§ To-do item: Return, word for word, the lines below that run from the one containing "חוות החיות | Animal Farm" through the last line, leaving out the pictures.
Records for this task Start Marker
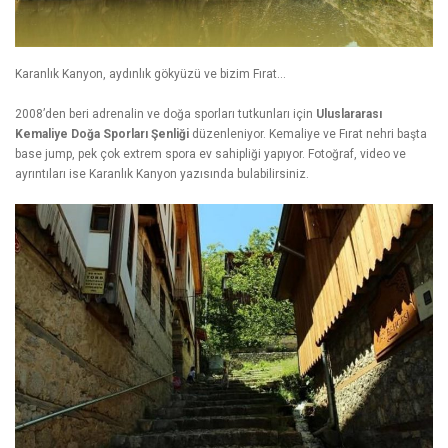
Karanlık Kanyon, aydınlık gökyüzü ve bizim Fırat…
2008’den beri adrenalin ve doğa sporları tutkunları için
Uluslararası
Kemaliye Doğa Sporları Şenliği
düzenleniyor. Kemaliye ve Fırat nehri başta
base jump, pek çok extrem spora ev sahipliği yapıyor. Fotoğraf, video ve
ayrıntıları ise
Karanlık Kanyon
yazısında bulabilirsiniz.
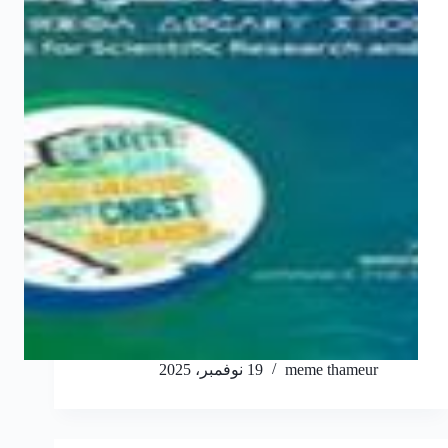
meme thameur
19 نوفمبر، 2025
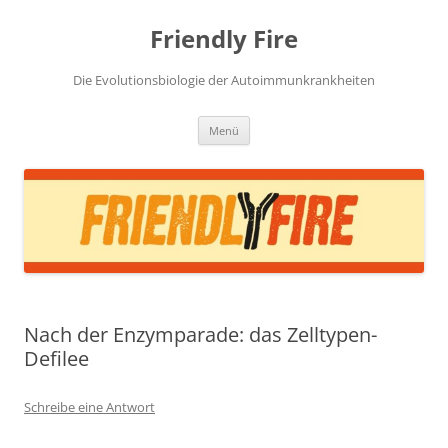
Zum
Inhalt
Friendly Fire
springen
Die Evolutionsbiologie der Autoimmunkrankheiten
Menü
Nach der Enzymparade: das Zelltypen-
Defilee
Schreibe eine Antwort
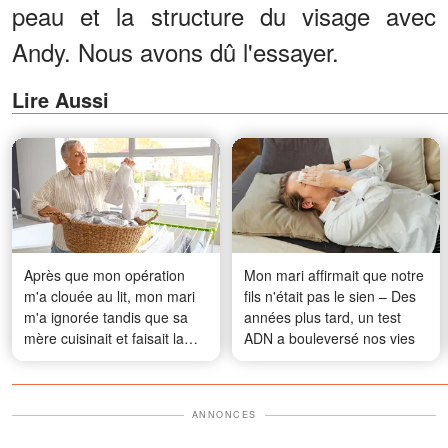
peau et la structure du visage avec
Andy. Nous avons dû l'essayer.
Lire Aussi
Après que mon opération
Mon mari affirmait que notre
m'a clouée au lit, mon mari
fils n'était pas le sien – Des
m'a ignorée tandis que sa
années plus tard, un test
mère cuisinait et faisait la
ADN a bouleversé nos vies
lessive uniquement pour lui
– Puis ma voisine âgée est
venue à mon secours
ANNONCES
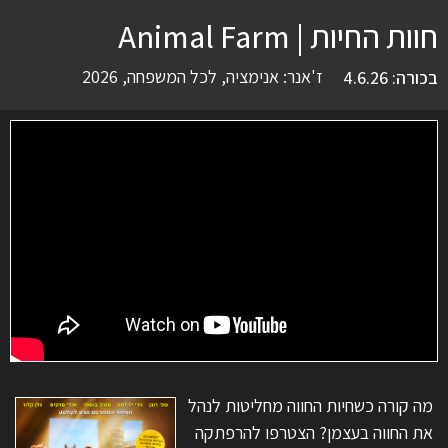
חוות החיות | Animal Farm
ז'אנר:
אנימציה
,
לכל המשפחה
,
2026
בכורה: 4.6.26
מה קורה כשחיות החווה מחליטות לנהל
את החווה בעצמן? הצטרפו להרפתקה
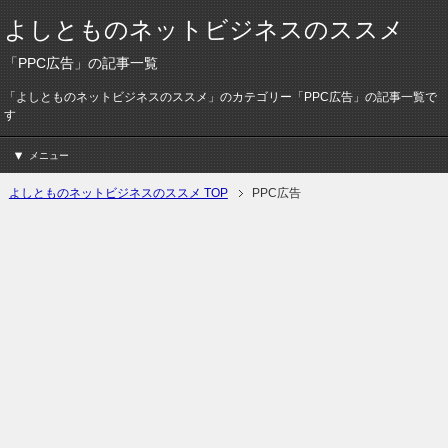
よしとものネットビジネスのススメ
「PPC広告」の記事一覧
「よしとものネットビジネスのススメ」のカテゴリー「PPC広告」の記事一覧で
す
メニュー
よしとものネットビジネスのススメ TOP
PPC広告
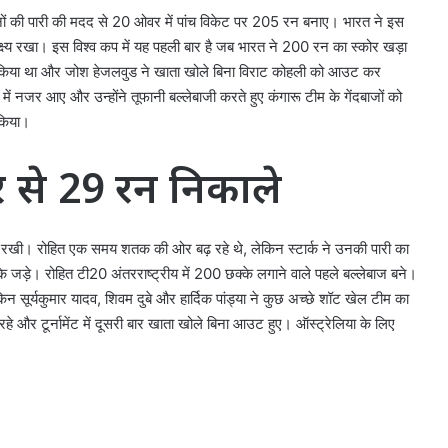
 रनों की पारी की मदद से 20 ओवर में पांच विकेट पर 205 रन बनाए। भारत ने इस
क्ष्य रखा। इस विश्व कप में यह पहली बार है जब भारत ने 200 रन का स्कोर खड़ा
ा किया था और जोश हेजलवुड ने खाता खोले बिना विराट कोहली को आउट कर
 नजर आए और उन्होंने तूफानी बल्लेबाजी करते हुए कंगारू टीम के गेंदबाजों को
 किया।
वर से 29 रन निकाले
ी रखी। रोहित एक समय शतक की ओर बढ़ रहे थे, लेकिन स्टार्क ने उनकी पारी का
े जड़े। रोहित टी20 अंतरराष्ट्रीय में 200 छक्के लगाने वाले पहले बल्लेबाज बने।
िन सूर्यकुमार यादव, शिवम दुबे और हार्दिक पांड्या ने कुछ अच्छे शॉट खेल टीम का
 और टूर्नामेंट में दूसरी बार खाता खोले बिना आउट हुए। ऑस्ट्रेलिया के लिए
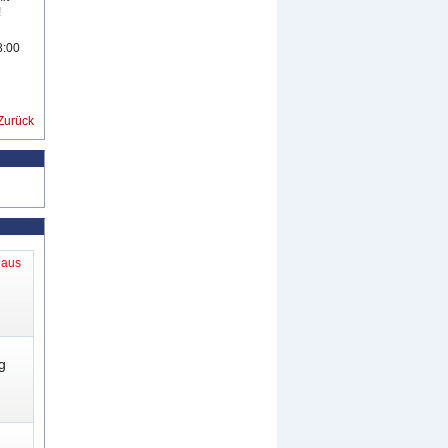
!
8:00
Zurück
t aus
g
Records for this task End Marker
§ Reply:
חוות החיות | Animal Farm
ז'אנר:
אנימציה
,
לכל המשפחה
,
2026
בכורה: 4.6.26
מה קורה כשחיות החווה מחליטות לנהל
את החווה בעצמן? הצטרפו להרפתקה
よしとものネットビジネスのススメ
「PPC広告」の記事一覧
「よしとものネットビジネスのススメ」のカテゴリー「PPC広告」の記事一覧で
す
メニュー
よしとものネットビジネスのススメ TOP
PPC広告
 रनों की पारी की मदद से 20 ओवर में पांच विकेट पर 205 रन बनाए। भारत ने इस
क्ष्य रखा। इस विश्व कप में यह पहली बार है जब भारत ने 200 रन का स्कोर खड़ा
ा किया था और जोश हेजलवुड ने खाता खोले बिना विराट कोहली को आउट कर
 नजर आए और उन्होंने तूफानी बल्लेबाजी करते हुए कंगारू टीम के गेंदबाजों को
 किया।
वर से 29 रन निकाले
ी रखी। रोहित एक समय शतक की ओर बढ़ रहे थे, लेकिन स्टार्क ने उनकी पारी का
े जड़े। रोहित टी20 अंतरराष्ट्रीय में 200 छक्के लगाने वाले पहले बल्लेबाज बने।
िन सूर्यकुमार यादव, शिवम दुबे और हार्दिक पांड्या ने कुछ अच्छे शॉट खेल टीम का
 और टूर्नामेंट में दूसरी बार खाता खोले बिना आउट हुए। ऑस्ट्रेलिया के लिए
!
8:00
Zurück
t aus
g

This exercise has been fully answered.